• **Yapılacak İşlem 1**:
Okunacak bölüme göre, hayatın inişleri çıkışlarından fazla olsa bile neden pes etmediğimizi açıklayın.

• **Okunacak Bölüm**:
Bırak Kolumu, Yargılayacağım! Magazin Haberlerinden İbretlik Detaylar ve Bize Düşündürdükleri

Bu hafta yine bolca 'İyi de bu bilgi benim ne işime yarayacak?!' dedirten cinsten haberlere maruz kaldık. Fakat manzaramızı değiştiremesek bile bakış açımızı seçmek biraz da bize kalmış bir şeydi, değil mi? Ne demiş Aşık Veysel 'Gören göze, ibret vardır her şeyde!' 

Biz de gerçek hayatın sadece biraz daha ışıltılı ve abartılı versiyonu olan şu magazin gündemini eşeledik, öğrendiğimiz gıybetleri faydalı bir hale getirmeye niyetlendik ve hayata dair dersler çıkardık.

1. Bunu kabullenmek zor olsa da sanıyoruz ki bir hakikat, arkadaşlar... Zira Şeyma Subaşı bunun canlı örneği:

'Bazı insanlar şanslı doğar!'

Elbette bazen gaza geliyoruz, 'Şans diye bir şey yoktur, insan kaderini kendi belirler! Çok çalışırsan her şey olur!' vesaire gibi motive edici cümlelerle hayatlarımızı iyileştirmek adına çalışıyoruz da çalışıyoruz. Hayatın inişleri gibi çıkışları da oluyor; fakat bazen inişleri, çıkışlara nazaran daha fazla oluyor. Pes etmiyoruz, çünkü 'çabalarsak olur!!!' diyoruz.

Talih faktörünü görmezden geliyoruz işte. Derken Şeyma Subaşı ekranda, gazetede, şurada burada bir görünüyor ve bize tüm bu şeyleri sorgulatıyor, 'talih' diye bir şey olduğunun ayaklı kanıtı oluyor.

• **Gösterilen Veriler**:
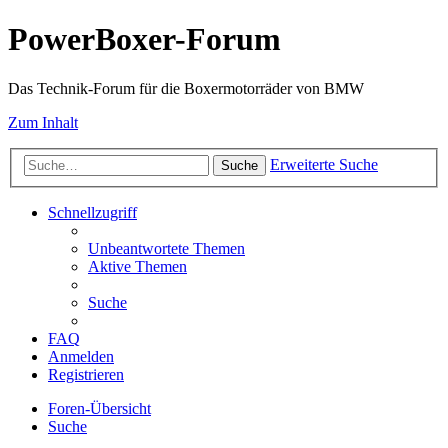
PowerBoxer-Forum
Das Technik-Forum für die Boxermotorräder von BMW
Zum Inhalt
Erweiterte Suche
Suche
Schnellzugriff
Unbeantwortete Themen
Aktive Themen
Suche
FAQ
Anmelden
Registrieren
Foren-Übersicht
Suche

• **Yapılacak İşlem 2**:
Listede "Themen" kelimesini içeren bütün satırları seçin ve büyük-küçük harf ayrımına dikkat edin.

• **Sonuç 1**:
Pes etmiyoruz, çünkü "çabalarsak olur!!!" diyoruz. Yani çaba gösterirsek olacağına inanıyoruz.

• **Sonuç 2**:
Unbeantwortete Themen
Aktive Themen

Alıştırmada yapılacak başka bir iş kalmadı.